2014年第1四半期の決算では、売上高95億元(約1560億円)で前年同期比59%増となっています。そして、純利益は25億4000万元(約415億円)で前年同期比24%増と好調です。中国での検索サービスにおいてシェア73%を誇る主力のサーチエンジン事業の好業績に支えられています。好調なバイドゥを支えるものとは何でしょうか。

Googleの独壇場だった検索エンジンで成長出来る要因

バイドゥの主力事業はもちろんサーチエンジン事業です。なぜ同社がこの検索エンジンを主力として前年の6割増しの成長が出来るかと言えば、それは中国のインターネットユーザーが増加していることと、政府が外国のインターネットサービスの参入を規制しているためです。検索エンジンは、インターネットを扱うユーザーであれば誰しもが必要となるサービスです。それ故に、中国のインターネット人口が増えれば増えるほど検索エンジンの利用者も増えていくことになります。
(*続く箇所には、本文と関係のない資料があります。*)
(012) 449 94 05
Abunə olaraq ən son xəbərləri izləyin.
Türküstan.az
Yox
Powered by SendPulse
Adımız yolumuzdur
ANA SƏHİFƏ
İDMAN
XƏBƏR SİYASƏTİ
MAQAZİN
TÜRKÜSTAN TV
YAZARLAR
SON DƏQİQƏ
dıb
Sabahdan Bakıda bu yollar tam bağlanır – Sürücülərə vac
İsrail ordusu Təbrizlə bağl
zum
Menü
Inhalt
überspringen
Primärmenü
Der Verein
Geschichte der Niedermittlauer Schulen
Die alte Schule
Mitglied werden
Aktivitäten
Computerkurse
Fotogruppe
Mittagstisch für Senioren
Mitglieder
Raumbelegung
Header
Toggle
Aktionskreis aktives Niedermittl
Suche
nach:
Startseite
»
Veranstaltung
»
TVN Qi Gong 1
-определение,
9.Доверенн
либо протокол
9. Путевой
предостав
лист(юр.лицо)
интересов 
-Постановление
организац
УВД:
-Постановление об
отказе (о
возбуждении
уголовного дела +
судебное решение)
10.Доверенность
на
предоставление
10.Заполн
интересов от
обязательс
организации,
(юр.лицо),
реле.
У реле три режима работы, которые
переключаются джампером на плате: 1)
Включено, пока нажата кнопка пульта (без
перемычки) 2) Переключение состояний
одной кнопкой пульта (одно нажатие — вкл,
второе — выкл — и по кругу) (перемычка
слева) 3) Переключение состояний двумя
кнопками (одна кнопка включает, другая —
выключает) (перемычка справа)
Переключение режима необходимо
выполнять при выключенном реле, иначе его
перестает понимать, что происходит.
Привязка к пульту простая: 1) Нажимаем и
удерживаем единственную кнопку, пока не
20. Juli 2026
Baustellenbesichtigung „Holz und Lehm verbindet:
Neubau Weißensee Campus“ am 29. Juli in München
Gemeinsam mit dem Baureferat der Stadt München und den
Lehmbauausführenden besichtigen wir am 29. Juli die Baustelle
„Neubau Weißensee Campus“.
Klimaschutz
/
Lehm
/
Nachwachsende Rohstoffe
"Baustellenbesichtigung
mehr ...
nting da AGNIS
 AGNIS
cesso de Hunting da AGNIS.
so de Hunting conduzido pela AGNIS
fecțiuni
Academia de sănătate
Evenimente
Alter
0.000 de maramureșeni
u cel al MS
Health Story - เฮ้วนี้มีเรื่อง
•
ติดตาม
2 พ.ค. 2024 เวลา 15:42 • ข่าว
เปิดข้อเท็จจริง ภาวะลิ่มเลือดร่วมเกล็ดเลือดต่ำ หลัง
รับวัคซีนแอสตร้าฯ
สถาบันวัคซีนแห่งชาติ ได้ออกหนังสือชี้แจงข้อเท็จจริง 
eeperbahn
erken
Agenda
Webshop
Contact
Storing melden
現在中国ではPCからモバイルにシフトしていり、モバイルで検索をするアクティブユーザーは1日あたり1億6000万人がいると言います。

本来、ネットの世界では障壁がないので、同じようなインターネットサービスを提供している会社がいたとしたら1社しか生き残れません。まれに同様のプレイヤーが数社存在することもありますが、それでも1位と2位には大きな隔たりがあります。日本国内を見れば分かりますが、検索エンジンとして機能しているのはほとんどGoogleとYahoo!の2社のみですが、日本のYahoo!の検索エンジンの中身はGoogleですから、ほぼGoogle1社の独占状態です。かつてはGooやインフォシークなどのポータルサイト型検索エンジンを提供するプレイヤーが多数いましたが、年月とともにシェアは1社に収斂されていくのです。もしも中国にGoogleが自由に参入することが出来たとしたら、バイドゥが現在のシェアを確保出来ていたかは玉虫色ですが、Googleと中国政府による検閲をめぐる長きに渡る戦いがあった結果、結局Googleは中国市場を諦め、バイドゥが首位に君臨しているのです。Googleが提供するAndoroidPhoneは、GoogleがOSを無償提供する代わりに検索エンジンやメール等のGoogleサービスをデフォルトで入れこむことが条件です。しかし、中国のAndroidデバイスの85%はバイドゥの検索エンジンがデフォルトで設定されており、このあたりからも政治的な何かが感じ取れます。